A big takeaway from CNCF’s survey is that many teams either do not monitor Kubernetes spend at all (24%) or they rely on rough monthly estimates (44%). Only 13% rely on accurate showbacks and just 14% reported a chargeback program in place. Of those who are actively monitoring spend more granularly, most use the cloud-native tools (such as the open source project Kubecost) or ad-hoc spreadsheets (though the latter gets harder to do at scale). CNCF’s survey is worth a read – it’s the first of its kind and really paints a clear picture of a growing concern for organizations now using Kubernetes.
JAXenter: In the rush to cloud native environments, do you think it has been too easy for Kubernetes costs to spin out of control? Why or why not?
Ajay Tripathy: Kubernetes was first and foremost about engineering productively, scale, and rapid delivery. The orchestration platform has done that incredibly well for many organizations, transforming the way they deliver software in fundamental ways. Before Kubernetes, companies might buy or rent hardware in a data center, with clear costs and amortization. Or they’d buy flexible capacity to run virtual machines. That moved CAPEX to OPEX, but spending was still somewhat predictable. One of the challenges that organizations are finding with the flexibility and real-time scaling of Kubernetes is that it also allows for cloud spend to fluctuate wildly. As more organizations scale up their Kubernetes environments, teams are increasingly wrestling with the financial costs of this platform modernization.
JAXenter: What are some things developers and DevOps teams can do – specifically – to reduce their Kubernetes spend? What areas is Kubernetes overspending most rampant and ripe for improvement?
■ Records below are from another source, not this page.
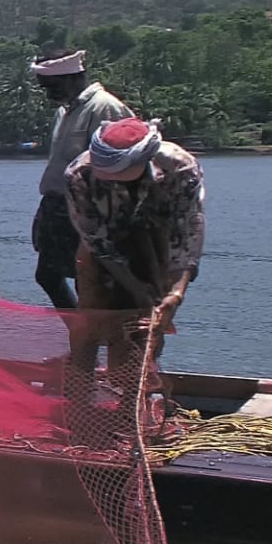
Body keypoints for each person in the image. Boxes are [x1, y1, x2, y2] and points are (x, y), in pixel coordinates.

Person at [65, 119, 204, 410]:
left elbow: (187, 235)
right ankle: (78, 403)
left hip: (156, 238)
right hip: (103, 245)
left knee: (148, 325)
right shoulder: (79, 174)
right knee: (89, 323)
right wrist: (136, 290)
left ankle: (132, 400)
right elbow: (97, 241)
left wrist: (173, 294)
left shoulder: (181, 169)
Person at [30, 49, 133, 310]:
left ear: (73, 78)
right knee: (48, 275)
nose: (48, 94)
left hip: (88, 209)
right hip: (58, 205)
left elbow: (120, 166)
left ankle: (88, 342)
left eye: (52, 86)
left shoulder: (104, 108)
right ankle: (80, 337)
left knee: (87, 279)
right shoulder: (65, 111)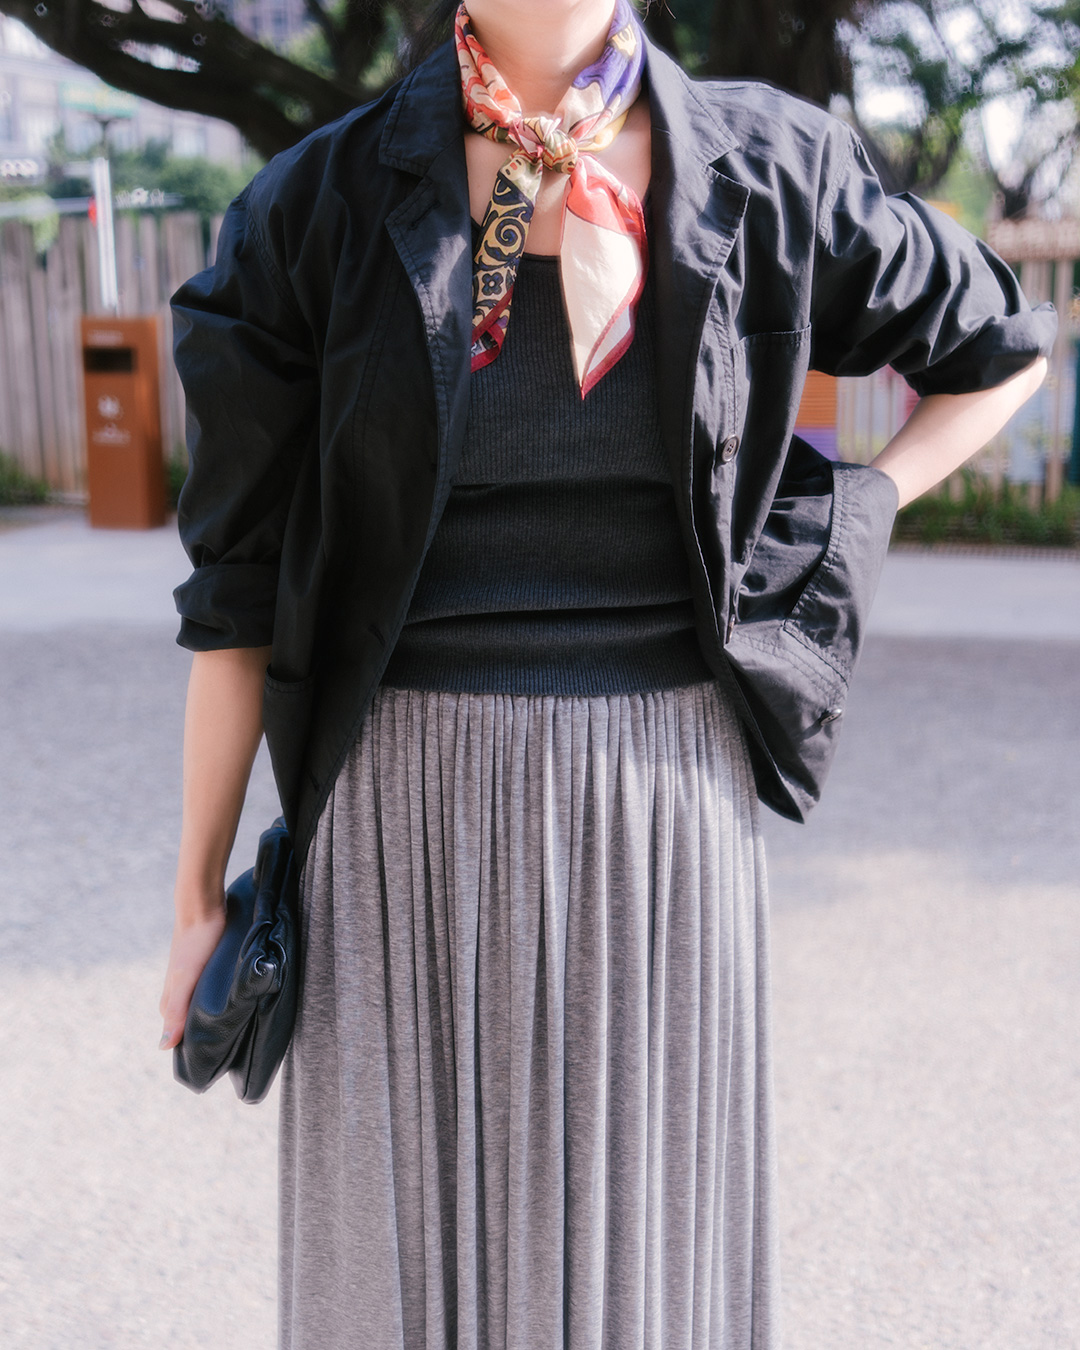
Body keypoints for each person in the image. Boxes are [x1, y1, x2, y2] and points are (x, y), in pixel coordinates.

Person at [158, 1, 1055, 1345]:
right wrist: (194, 898)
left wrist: (863, 504)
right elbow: (234, 590)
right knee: (395, 1290)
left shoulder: (771, 169)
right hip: (399, 824)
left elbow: (1000, 349)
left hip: (663, 817)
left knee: (644, 1284)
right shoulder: (318, 203)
Ajay Tripathy: There are often many opportunities to reduce spend, from more efficient bin packing workloads, to right-sizing applications, to determining the right resource class for compute storage, and more. The engineers I talk to are well aware of the fact that they can do better, but in most cases they don’t know where to optimize. In other words, most engineering teams fly blind. They don’t know which parts of their systems are oversized or underperforming. I hear stories from engineers of applications requesting large amounts of pods “to be safe,” only to find out later that all those pods were not necessary (or that they were causing outages to other parts of the cluster).
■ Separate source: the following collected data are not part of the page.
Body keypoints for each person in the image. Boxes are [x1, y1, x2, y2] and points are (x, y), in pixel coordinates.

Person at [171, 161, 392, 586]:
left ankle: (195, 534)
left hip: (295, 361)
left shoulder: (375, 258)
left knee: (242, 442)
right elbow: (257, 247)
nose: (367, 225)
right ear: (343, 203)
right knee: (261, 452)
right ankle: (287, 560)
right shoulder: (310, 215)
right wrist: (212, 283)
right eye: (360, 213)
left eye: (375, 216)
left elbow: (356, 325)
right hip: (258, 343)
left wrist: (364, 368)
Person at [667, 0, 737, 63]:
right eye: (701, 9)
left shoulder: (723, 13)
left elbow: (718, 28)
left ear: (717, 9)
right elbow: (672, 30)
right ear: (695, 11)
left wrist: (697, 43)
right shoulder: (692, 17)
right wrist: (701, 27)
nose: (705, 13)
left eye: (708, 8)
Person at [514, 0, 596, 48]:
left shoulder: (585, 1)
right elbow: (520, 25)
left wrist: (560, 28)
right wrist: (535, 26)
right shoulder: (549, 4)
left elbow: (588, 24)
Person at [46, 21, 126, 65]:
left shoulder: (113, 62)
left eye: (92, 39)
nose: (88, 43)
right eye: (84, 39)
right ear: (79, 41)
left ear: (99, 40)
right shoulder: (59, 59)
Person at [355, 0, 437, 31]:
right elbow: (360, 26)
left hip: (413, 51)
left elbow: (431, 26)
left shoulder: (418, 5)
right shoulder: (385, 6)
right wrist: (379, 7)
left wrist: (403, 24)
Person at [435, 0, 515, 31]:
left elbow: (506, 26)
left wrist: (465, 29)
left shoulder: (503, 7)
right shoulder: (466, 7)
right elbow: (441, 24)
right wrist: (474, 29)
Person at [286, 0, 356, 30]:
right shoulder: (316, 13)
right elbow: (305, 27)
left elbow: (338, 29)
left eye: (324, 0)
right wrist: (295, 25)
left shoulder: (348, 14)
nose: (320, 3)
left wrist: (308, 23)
JAXenter: Are Kubernetes performance, stability, and reliability issues a concern for those considering whether to be more aggressive with Kubernetes cost-saving measures? Is this a case of knowingly overspending to ensure peace of mind that their cloud native applications will avoid preventable issues, or something else?
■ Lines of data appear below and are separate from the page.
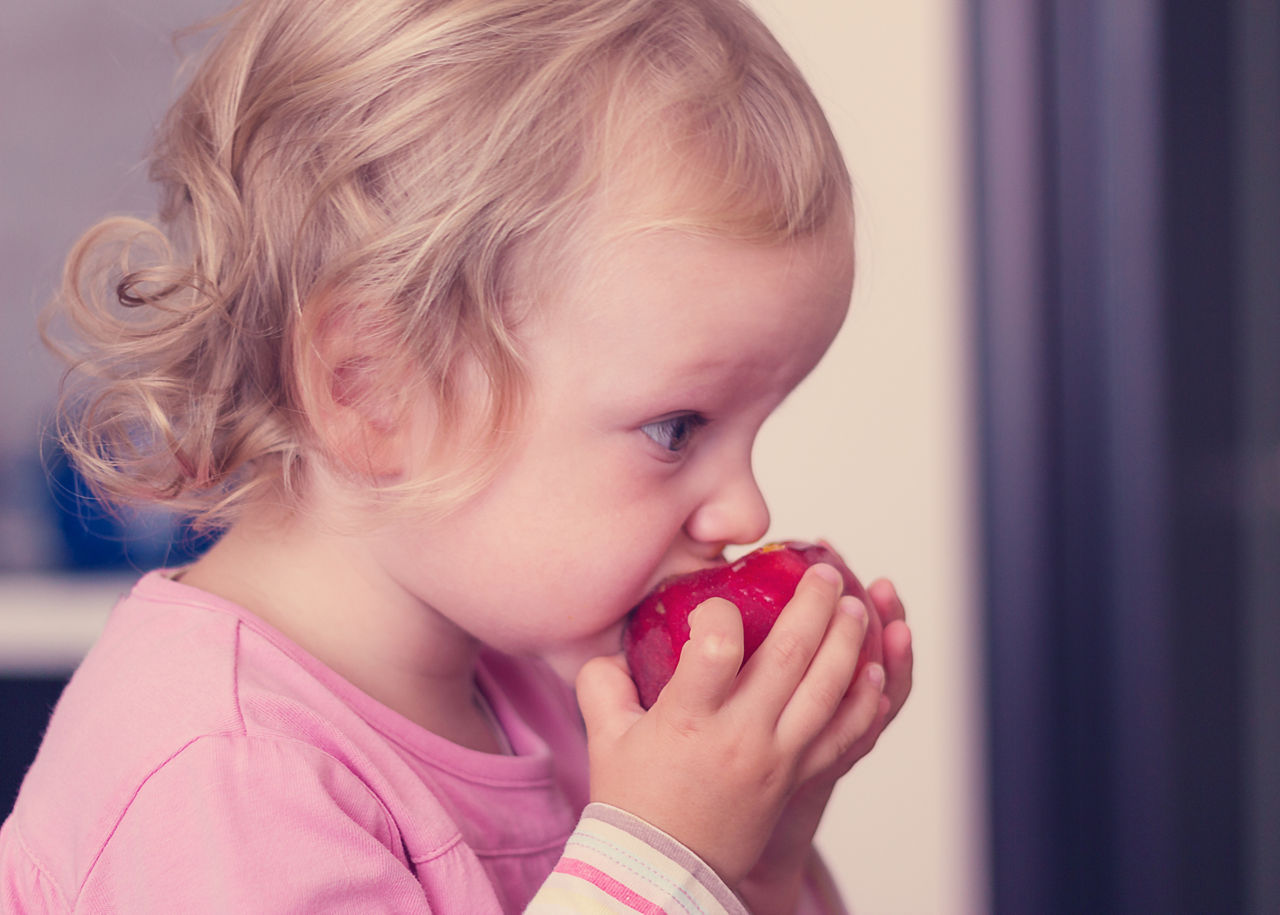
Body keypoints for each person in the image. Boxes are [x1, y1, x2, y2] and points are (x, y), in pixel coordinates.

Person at [1, 0, 914, 911]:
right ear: (375, 387)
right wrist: (665, 857)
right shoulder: (219, 774)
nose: (746, 513)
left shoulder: (539, 690)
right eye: (676, 428)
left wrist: (757, 864)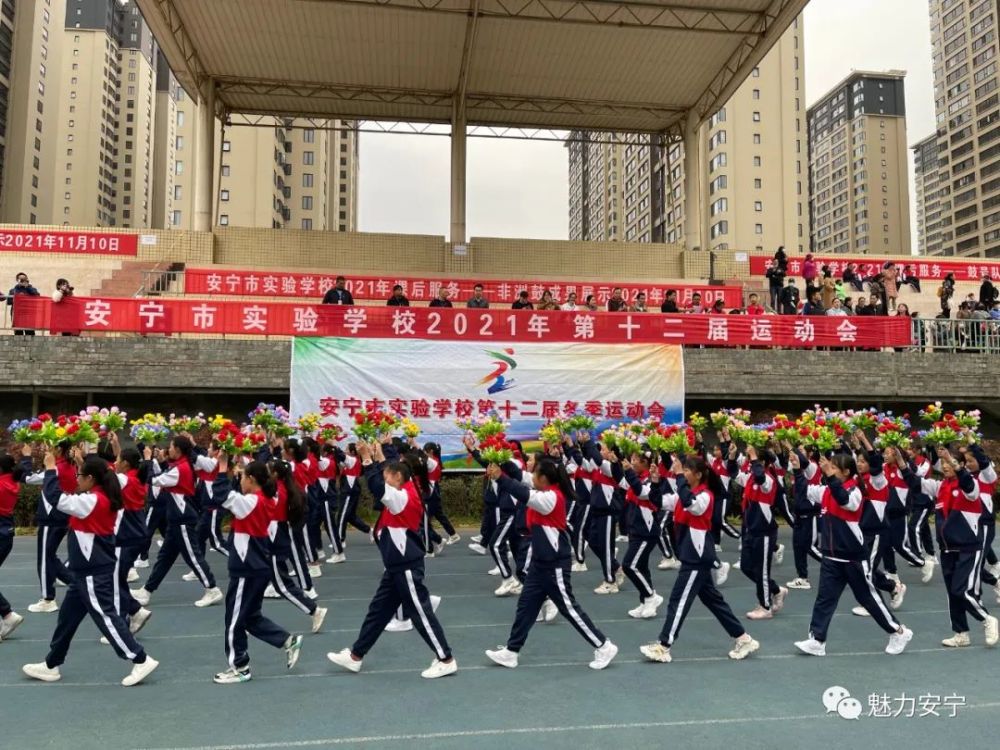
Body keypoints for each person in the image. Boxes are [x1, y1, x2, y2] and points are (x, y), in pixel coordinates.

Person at [22, 453, 160, 686]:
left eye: (80, 476)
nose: (77, 479)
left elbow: (55, 498)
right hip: (83, 571)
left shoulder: (94, 500)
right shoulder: (99, 496)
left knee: (105, 615)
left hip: (92, 570)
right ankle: (51, 664)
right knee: (67, 618)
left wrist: (50, 469)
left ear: (91, 478)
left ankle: (140, 658)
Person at [327, 441, 457, 679]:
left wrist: (367, 460)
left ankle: (445, 658)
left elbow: (377, 486)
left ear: (398, 477)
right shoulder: (403, 490)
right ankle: (356, 655)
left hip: (406, 565)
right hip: (396, 566)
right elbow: (382, 480)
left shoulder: (402, 496)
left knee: (420, 612)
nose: (384, 477)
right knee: (378, 611)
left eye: (388, 474)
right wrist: (378, 458)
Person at [484, 459, 618, 670]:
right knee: (526, 606)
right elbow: (522, 478)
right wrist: (500, 461)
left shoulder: (550, 498)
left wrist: (500, 477)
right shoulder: (544, 490)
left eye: (535, 473)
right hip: (540, 564)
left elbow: (522, 491)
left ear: (544, 478)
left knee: (570, 609)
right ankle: (512, 651)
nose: (531, 476)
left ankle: (603, 646)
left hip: (555, 564)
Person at [790, 452, 913, 657]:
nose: (830, 470)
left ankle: (899, 631)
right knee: (824, 599)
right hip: (831, 556)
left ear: (847, 472)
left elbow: (845, 501)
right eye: (830, 467)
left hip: (853, 557)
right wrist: (797, 470)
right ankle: (817, 640)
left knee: (868, 598)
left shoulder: (855, 492)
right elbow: (803, 491)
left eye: (835, 468)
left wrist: (829, 477)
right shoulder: (826, 490)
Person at [640, 455, 759, 663]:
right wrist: (656, 482)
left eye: (687, 471)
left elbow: (692, 506)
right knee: (714, 601)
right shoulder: (685, 493)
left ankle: (664, 645)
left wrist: (677, 477)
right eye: (683, 470)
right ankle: (744, 638)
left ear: (698, 475)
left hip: (696, 557)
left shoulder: (705, 496)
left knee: (678, 600)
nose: (683, 473)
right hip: (691, 556)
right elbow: (659, 501)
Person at [210, 457, 304, 684]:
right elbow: (232, 498)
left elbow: (221, 496)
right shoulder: (263, 499)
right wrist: (232, 475)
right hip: (255, 567)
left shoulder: (253, 501)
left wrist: (222, 471)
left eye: (242, 477)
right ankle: (286, 641)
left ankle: (239, 667)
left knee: (234, 620)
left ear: (251, 480)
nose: (239, 479)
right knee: (250, 618)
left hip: (247, 569)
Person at [898, 446, 998, 648]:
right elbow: (914, 482)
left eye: (949, 463)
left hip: (969, 547)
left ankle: (987, 619)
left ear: (960, 465)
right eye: (942, 463)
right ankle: (961, 633)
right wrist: (901, 462)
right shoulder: (940, 486)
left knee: (961, 590)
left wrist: (951, 460)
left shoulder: (972, 486)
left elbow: (968, 485)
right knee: (952, 592)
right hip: (947, 548)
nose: (944, 466)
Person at [132, 436, 223, 609]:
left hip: (182, 520)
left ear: (179, 450)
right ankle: (147, 590)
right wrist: (158, 462)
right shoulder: (181, 465)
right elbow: (165, 475)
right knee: (164, 558)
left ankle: (212, 588)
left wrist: (148, 460)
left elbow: (153, 480)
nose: (169, 449)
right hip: (176, 520)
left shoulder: (180, 468)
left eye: (172, 446)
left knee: (193, 556)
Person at [25, 441, 77, 613]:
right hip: (62, 516)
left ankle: (48, 598)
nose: (48, 450)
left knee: (45, 558)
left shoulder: (57, 468)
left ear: (60, 450)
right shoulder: (70, 465)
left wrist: (26, 457)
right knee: (50, 556)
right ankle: (78, 584)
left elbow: (28, 478)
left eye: (52, 446)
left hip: (51, 517)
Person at [0, 447, 32, 640]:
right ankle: (6, 614)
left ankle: (7, 614)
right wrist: (27, 457)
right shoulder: (12, 481)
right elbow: (25, 469)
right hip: (7, 532)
Ajay Tripathy: Teams often overprovision resources and therefore overspend due to a lack of visibility or awareness. When you don’t know the true cost of compute resources, it’s very natural to over-request! Many organizations are of course concerned with ensuring applications serve their businesses as they scale, that they meet all SLAs, are performant, are reliable, etc. The budget naturally grows with actual business needs. But there’s a difference between spending to ensure those performance goals are continually met, and putting cloud budget to resources they don’t actually need or use. The latter is still very much the case. With SREs, for example, knowing which resources are available is crucial to achieve their goals, and they can’t get full visibility without a cost monitoring strategy.
SEE ALSO: Why Integration Testing is Taking Off
JAXenter: Two years from now, if CNCF conducts a similar survey across this cross-section of developers and DevOps teams, what data do you expect will be similar, and what do you think will be markedly different?
Ajay Tripathy: I would hope to see far fewer teams relying on ad-hoc monitoring or no data at all, limiting their visibility into their Kubernetes-related spending. And I do think more companies will have started their crawl-walk-run journey to FinOps practices over the next year or two: starting from Kubernetes cost monitoring, moving to showback and chargeback, and then continually iterating and expanding their precision. As the CNCF survey shows, costs are going up, and the potential to save significantly by reining those in is getting higher every day. I also expect to see an increasing number of teams introducing automation for managing and governing cloud spend. Especially at scale, there are a lot of budget efficiency gains there for the taking right now for many teams.